TASKS TO PERFORM =
• a. Copy the passage from the blog post about the diaper run, beginning at the words "There are a" and stopping after "a hazardous situation.".
• b. For each statement about the blog post, answer yes or no and quote the words that decide it. (i) The writer's husband was at home that night. (ii) Katie no longer likes to ride in the cart. (iii) Katie stayed close in the fruit section.

DOCUMENT TEXT =

[Start of section]

Touch of Spice
Hindsight is 20/20
I was on my own the other night. My husband was out of town and we were down to the last diaper.
Unlike my BC days (before children) when I could make due and put off going to the grocery store for days, I don’t have that option now.
There are a few things you just can’t get by without for even a day when you have children. Diapers are number one on that list — by far.
I usually take one of the girls to the store for company, but taking both is considered a hazardous situation.
But I didn’t have a choice.
Katie doesn’t like to ride in the cart anymore. She is, evidently, a big girl now and wants to walk (little does she know she’ll spend most of the rest of her life wishing she could sit back and ride while someone else does the pushing).
Letting her walk has its hazards. She’s not much for sticking with the group. She still gravitates toward the balloons and any other direction that is opposite from where I’m heading.
She did stick close at the fruit section and helped me fill my bags.

[End of section]

[Saved data entries]
[Start of section]

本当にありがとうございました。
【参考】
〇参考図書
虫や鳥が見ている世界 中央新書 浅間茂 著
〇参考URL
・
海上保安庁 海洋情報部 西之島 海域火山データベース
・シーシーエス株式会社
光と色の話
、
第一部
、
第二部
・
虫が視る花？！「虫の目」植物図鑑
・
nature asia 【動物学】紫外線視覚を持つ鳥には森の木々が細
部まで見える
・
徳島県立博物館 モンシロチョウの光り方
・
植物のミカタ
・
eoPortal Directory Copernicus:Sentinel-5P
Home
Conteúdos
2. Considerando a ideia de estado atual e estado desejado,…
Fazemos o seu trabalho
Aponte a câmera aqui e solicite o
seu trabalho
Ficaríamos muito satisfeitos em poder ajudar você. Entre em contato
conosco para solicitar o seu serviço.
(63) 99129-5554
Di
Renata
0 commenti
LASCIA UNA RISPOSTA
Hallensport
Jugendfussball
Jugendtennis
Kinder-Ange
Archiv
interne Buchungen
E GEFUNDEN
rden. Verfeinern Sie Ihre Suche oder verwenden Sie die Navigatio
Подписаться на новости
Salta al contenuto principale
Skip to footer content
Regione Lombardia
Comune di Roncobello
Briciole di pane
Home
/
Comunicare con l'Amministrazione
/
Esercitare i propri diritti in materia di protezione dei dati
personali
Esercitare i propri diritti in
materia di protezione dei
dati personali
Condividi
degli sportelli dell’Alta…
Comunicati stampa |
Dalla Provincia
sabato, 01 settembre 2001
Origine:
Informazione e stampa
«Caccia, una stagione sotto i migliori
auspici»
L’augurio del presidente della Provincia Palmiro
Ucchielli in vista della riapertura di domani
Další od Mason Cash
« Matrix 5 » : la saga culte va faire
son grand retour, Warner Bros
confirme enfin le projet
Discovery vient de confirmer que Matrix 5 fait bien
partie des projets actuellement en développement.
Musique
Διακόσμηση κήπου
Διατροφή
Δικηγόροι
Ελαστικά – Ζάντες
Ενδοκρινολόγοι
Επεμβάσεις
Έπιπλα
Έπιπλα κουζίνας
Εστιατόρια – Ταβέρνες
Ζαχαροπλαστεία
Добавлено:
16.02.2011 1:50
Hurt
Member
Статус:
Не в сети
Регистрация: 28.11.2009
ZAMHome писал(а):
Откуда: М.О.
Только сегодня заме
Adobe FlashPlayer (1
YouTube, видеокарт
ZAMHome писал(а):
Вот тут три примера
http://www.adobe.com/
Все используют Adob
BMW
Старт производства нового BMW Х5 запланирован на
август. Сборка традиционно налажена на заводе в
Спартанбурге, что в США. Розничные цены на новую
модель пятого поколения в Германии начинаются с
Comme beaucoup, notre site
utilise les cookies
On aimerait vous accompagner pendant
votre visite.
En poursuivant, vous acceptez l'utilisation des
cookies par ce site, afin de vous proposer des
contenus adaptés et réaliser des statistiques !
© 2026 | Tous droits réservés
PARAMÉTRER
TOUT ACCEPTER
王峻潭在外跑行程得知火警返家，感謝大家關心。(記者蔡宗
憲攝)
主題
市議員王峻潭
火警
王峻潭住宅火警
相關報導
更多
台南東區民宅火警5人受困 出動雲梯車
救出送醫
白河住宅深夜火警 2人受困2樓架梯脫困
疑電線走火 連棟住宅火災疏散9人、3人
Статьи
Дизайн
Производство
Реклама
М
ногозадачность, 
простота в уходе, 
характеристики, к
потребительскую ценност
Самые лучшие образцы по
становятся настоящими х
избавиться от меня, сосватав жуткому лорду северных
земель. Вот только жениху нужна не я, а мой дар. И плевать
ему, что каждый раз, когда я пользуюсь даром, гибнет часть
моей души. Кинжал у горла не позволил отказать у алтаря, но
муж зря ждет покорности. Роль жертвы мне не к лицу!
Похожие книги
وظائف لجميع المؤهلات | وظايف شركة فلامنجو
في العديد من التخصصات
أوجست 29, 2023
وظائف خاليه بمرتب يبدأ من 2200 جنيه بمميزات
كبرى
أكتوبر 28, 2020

[End of section]

SOLUTION LIST =
• a.
There are a few things you just can’t get by without for even a day when you have children. Diapers are number one on that list — by far.
I usually take one of the girls to the store for company, but taking both is considered a hazardous situation.

• b.
(i) No: "My husband was out of town"
(ii) Yes: "Katie doesn’t like to ride in the cart anymore."
(iii) Yes: "She did stick close at the fruit section and helped me fill my bags."